# REQUIREMENT 1
Reproduce the records word for word, starting at their first line and stopping after the line that contains "Compte-rendu". Include both of those lines.

# PASSAGE
A Note on IO and Network Disk
Input and output is one of the core bread-and-butter aspects of the cloud. Being able to push data to and from disk and network is core to how data flows in a cloud environment. It is worth noting that the general trend in the industry seems to be to push users onto network attached storage instead of local storage. The upside being the claimed (we’re big, but not big enough to have raw-disk failure statistics) failure rates for network attached is lower than for local disk. The downside is that when network attached disk has problems, you may see it on multiple instances at the same time, potentially taking them down completely (easy to manage) or inducing a brownout (hard to manage). When a local disk fails, the solution is to kill that instance and let the HA built into your application recover on a new VM. When network disk fails or has a multi-instance brownout, you’re just stuck and have to failover to another failure domain, which is usually in another availability zone or in some cases another region! We know this because this kind of failure has caused production outages for us before in AWS. This trend towards network attached storage is one of the scariest industry trends for big data in the cloud where there will probably be more growing pains before it is resolved.
AWS has the best offering for local disk solutions of the two cloud vendors. While the newest C4 / R4 / M4 instance classes are EBS only, the I3 / D2 / X1 series have excellent options for local disk.
At the time of this writing, the rate card for local SSD in GCP is much higher than similar storage in AWS, making it an option for people who absolutely require local SSD, but certainly an economically punishing option for those who must do so. (Late Note: a price change was just announced)
For performance, AWS offers a lot of options as far as your expected throughput, and the ability to burst capacity for short times. This allows for a lot of configuration options, and adds a lot of extra monitoring concerns that you need to account for. The end result is you can likely get highly specialized disk settings for your exact application needs, as long as you are willing to spend the initial effort to get tuning and monitoring correct. We do not do extreme disk tuning, and instead go for macro adjustments, which generally means using a particular disk class and changing either zero settings or poking simple optimizations. As such, we tend to use GP2 or SC1. Our experience with these two particular disk types is that the performance expectations can be inconsistent and can suffer from noisy neighbors and multi-VM brownouts or blackouts. We do not currently use provisioned IOPS. As such, as long as your disk throughput needs are within the bounds of skew caused by these effects, and you can fail over to an isolated failure domain, they make great options.
For GCP the options are more limited. But from our experience the network attached disk performs EXACTLY as advertised to the point of being shockingly to spec to where we haven’t had any need for deeper configuration options. We haven’t seen any hiccups in the disk layer in GCP yet, and only use network attached disk (persistent disk).
The networking is comprised of node to node networking, node to external networking and node to network-disk. The two clouds tackle the networking issue very differently, and such differences need to be taken into account depending on the needs of your applications.

# INFORMATION

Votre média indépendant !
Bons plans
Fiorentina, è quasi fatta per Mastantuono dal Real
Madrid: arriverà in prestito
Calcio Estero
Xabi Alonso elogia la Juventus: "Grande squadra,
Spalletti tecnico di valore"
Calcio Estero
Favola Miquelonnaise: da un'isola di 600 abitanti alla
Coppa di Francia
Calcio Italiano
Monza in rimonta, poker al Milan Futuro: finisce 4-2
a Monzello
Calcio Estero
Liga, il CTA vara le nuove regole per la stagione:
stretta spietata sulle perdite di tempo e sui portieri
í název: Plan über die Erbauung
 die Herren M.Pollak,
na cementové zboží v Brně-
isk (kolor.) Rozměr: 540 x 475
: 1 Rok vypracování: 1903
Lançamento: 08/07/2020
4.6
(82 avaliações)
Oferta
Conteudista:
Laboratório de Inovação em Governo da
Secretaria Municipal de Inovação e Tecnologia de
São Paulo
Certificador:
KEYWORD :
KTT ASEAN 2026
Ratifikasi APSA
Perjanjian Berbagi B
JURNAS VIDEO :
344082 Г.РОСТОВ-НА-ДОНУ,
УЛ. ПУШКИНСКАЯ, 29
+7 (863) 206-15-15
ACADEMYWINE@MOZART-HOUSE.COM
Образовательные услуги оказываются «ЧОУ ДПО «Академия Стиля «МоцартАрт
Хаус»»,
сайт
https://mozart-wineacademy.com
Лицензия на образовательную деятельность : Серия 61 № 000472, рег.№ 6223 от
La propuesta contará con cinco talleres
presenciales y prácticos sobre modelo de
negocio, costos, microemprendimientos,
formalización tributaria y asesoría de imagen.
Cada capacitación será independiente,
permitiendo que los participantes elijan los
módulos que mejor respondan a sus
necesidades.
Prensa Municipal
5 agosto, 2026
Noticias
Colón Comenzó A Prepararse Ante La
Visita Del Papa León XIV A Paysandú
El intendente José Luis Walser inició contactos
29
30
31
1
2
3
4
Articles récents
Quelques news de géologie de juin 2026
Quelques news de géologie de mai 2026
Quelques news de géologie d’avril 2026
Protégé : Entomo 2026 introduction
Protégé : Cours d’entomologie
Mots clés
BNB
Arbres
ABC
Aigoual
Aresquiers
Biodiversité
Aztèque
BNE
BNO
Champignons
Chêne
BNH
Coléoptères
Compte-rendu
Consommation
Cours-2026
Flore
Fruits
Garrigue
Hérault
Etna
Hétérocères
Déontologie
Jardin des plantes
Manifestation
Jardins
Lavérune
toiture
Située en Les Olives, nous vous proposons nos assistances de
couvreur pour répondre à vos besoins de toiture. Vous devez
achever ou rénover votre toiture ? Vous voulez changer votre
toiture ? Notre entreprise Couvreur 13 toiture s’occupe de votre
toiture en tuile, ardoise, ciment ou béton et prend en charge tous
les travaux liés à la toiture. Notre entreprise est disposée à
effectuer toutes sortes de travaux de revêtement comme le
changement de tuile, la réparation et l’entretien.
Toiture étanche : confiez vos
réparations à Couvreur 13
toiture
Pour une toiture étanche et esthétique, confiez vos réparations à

# REQUIREMENT 2
Continue the passage on cloud disk and networking from its last sentence.

# EXPECTED ANSWER 1
Votre média indépendant !
Bons plans
Fiorentina, è quasi fatta per Mastantuono dal Real
Madrid: arriverà in prestito
Calcio Estero
Xabi Alonso elogia la Juventus: "Grande squadra,
Spalletti tecnico di valore"
Calcio Estero
Favola Miquelonnaise: da un'isola di 600 abitanti alla
Coppa di Francia
Calcio Italiano
Monza in rimonta, poker al Milan Futuro: finisce 4-2
a Monzello
Calcio Estero
Liga, il CTA vara le nuove regole per la stagione:
stretta spietata sulle perdite di tempo e sui portieri
í název: Plan über die Erbauung
 die Herren M.Pollak,
na cementové zboží v Brně-
isk (kolor.) Rozměr: 540 x 475
: 1 Rok vypracování: 1903
Lançamento: 08/07/2020
4.6
(82 avaliações)
Oferta
Conteudista:
Laboratório de Inovação em Governo da
Secretaria Municipal de Inovação e Tecnologia de
São Paulo
Certificador:
KEYWORD :
KTT ASEAN 2026
Ratifikasi APSA
Perjanjian Berbagi B
JURNAS VIDEO :
344082 Г.РОСТОВ-НА-ДОНУ,
УЛ. ПУШКИНСКАЯ, 29
+7 (863) 206-15-15
ACADEMYWINE@MOZART-HOUSE.COM
Образовательные услуги оказываются «ЧОУ ДПО «Академия Стиля «МоцартАрт
Хаус»»,
сайт
https://mozart-wineacademy.com
Лицензия на образовательную деятельность : Серия 61 № 000472, рег.№ 6223 от
La propuesta contará con cinco talleres
presenciales y prácticos sobre modelo de
negocio, costos, microemprendimientos,
formalización tributaria y asesoría de imagen.
Cada capacitación será independiente,
permitiendo que los participantes elijan los
módulos que mejor respondan a sus
necesidades.
Prensa Municipal
5 agosto, 2026
Noticias
Colón Comenzó A Prepararse Ante La
Visita Del Papa León XIV A Paysandú
El intendente José Luis Walser inició contactos
29
30
31
1
2
3
4
Articles récents
Quelques news de géologie de juin 2026
Quelques news de géologie de mai 2026
Quelques news de géologie d’avril 2026
Protégé : Entomo 2026 introduction
Protégé : Cours d’entomologie
Mots clés
BNB
Arbres
ABC
Aigoual
Aresquiers
Biodiversité
Aztèque
BNE
BNO
Champignons
Chêne
BNH
Coléoptères
Compte-rendu

# EXPECTED ANSWER 2
For AWS, networking expectations is one of the hardest things to figure out. The instances give general specifications for “low,” “medium” and “high” network, or general limits like “up to 10Gbs.” If you read the fine print of the 10Gbs or 20Gbs instances, you’ll notice that you’ll only see those throughputs if you are using placement groups, which can be subject to freeze outs where you cannot get capacity. What this means is that your network throughput and consistency is going to be highly varied and hard to predict. In order to make full use of these networks you will have to have special network drivers on these machines that are not packaged with some older distributions, as well as enable special flags on your instances to enable the enhanced network. This leaves you with an extra critical software versioning you need to test, deploy, and keep track of. Luckily, linux distributions have started carrying more up to date AWS cloud network drivers by default.
Astute readers will note that disk reading over a network that has such loose guarantees of throughput is a recipe for unpredictability. AWS has mitigated this by having “EBS optimized” as an option which puts the network traffic for network attached storage in a different bandwidth pool. In our experience this eliminates contention for resources with yourself, but does not prevent upstream-EBS issues.
For GCP, networking per VM is both significantly higher than what is achieved in AWS, and more consistent. The achievable network capacity is based on the quantity of CPUs your VMs have. GCP shows a strong ability to define a spec and deliver on the throughput expectations. The balance here is that GCP has no dedicated bandwidth for network attached storage, but the total network available is higher.
Don’t let the reviews above scare you too much. With a little tuning, a disk-and-network heavy operation like kafka broker replacement, where we tend max-out the network bandwidth, can be made to show very strong top-hat characteristics for both AWS and GCP.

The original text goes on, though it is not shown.